Giorgia Bedin annuncia il voto favorevole alla proposta veneta sul fine vita: procedure uniformi, cure palliative e obiezione di coscienza.

Sul fine vita in Veneto la consigliera regionale Giorgia Bedin, esponente della Lega-Liga Veneta, annuncia un voto favorevole. La sua posizione richiama il quadro definito dalla sentenza 242 del 2019 della Corte costituzionale, dalla quale derivano le condizioni per la non punibilità dell’aiuto al suicidio medicalmente assistito.

Il suo intervento si aggiunge alle diverse posizioni espresse durante l’esame del testo, ricostruite anche nell’articolo sul confronto in Consiglio regionale e l’appello di Liberi Subito. Bedin sostiene che la Regione non stia introducendo una nuova possibilità, ma debba disciplinare percorsi già esistenti.

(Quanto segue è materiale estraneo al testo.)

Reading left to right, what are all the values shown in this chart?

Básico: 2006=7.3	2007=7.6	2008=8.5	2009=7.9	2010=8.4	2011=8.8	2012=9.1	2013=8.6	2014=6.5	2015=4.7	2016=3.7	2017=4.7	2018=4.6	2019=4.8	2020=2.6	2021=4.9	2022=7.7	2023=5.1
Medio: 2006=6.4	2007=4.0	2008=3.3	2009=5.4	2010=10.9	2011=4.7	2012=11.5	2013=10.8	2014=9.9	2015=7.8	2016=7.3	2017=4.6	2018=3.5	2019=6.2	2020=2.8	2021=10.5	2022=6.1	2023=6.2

Fine vita in Veneto, le ragioni del voto favorevole di Bedin

Secondo la consigliera, la proposta può fissare verifiche, tempi e tutele uniformi per evitare ritardi e disparità nel trattamento delle richieste. Si tratta della sua valutazione politica e giuridica sul provvedimento, non di una certificazione anticipata degli effetti della legge.

Bedin afferma inoltre che la disciplina non sarebbe in contrasto con le cure palliative. Nella sua ricostruzione, il testo rafforza l’obbligo di informare la persona sulle alternative disponibili e valorizza il contributo del medico palliativista all’interno della commissione chiamata a esaminare i singoli casi.

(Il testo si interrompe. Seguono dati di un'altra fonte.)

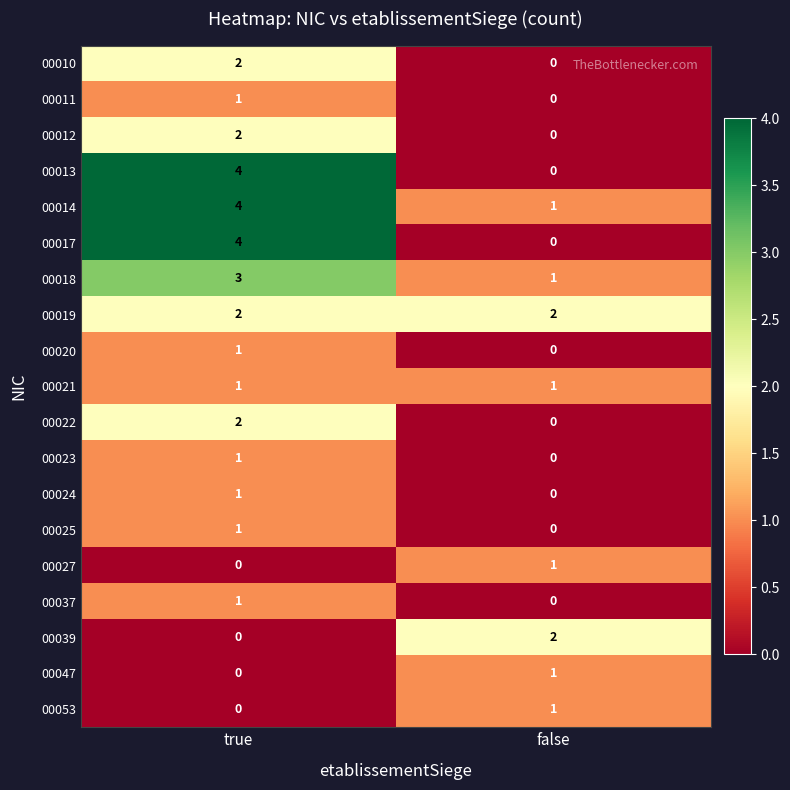

Rank the categories by 00025 value from lowest to highest.

false, true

Un altro punto indicato è l’obiezione di coscienza dei medici. La consigliera ritiene che le modifiche apportate durante l’iter chiariscano l’ambito di applicazione e offrano maggiori garanzie sia a chi presenta la richiesta sia ai professionisti sanitari coinvolti.

Il voto favorevole viene quindi motivato con l’obiettivo di ridurre le zone d’ombra procedurali. Restano aperte le obiezioni espresse da altri gruppi e consiglieri, che contestano il merito della proposta o ritengono necessario un diverso intervento del legislatore nazionale.

La sentenza costituzionale richiamata da Bedin stabilisce condizioni rigorose e non configura un accesso indiscriminato. La normativa regionale in discussione riguarda soprattutto organizzazione sanitaria, tempi delle verifiche e responsabilità degli organismi chiamati a valutare i requisiti.

La posizione sul fine vita in Veneto espressa da Giorgia Bedin contribuisce così a rendere visibili le differenze presenti anche nella maggioranza. L’esito definitivo dipenderà dal voto dell’assemblea e dal testo approvato, che dovrà poi essere valutato nel quadro delle competenze regionali e nazionali.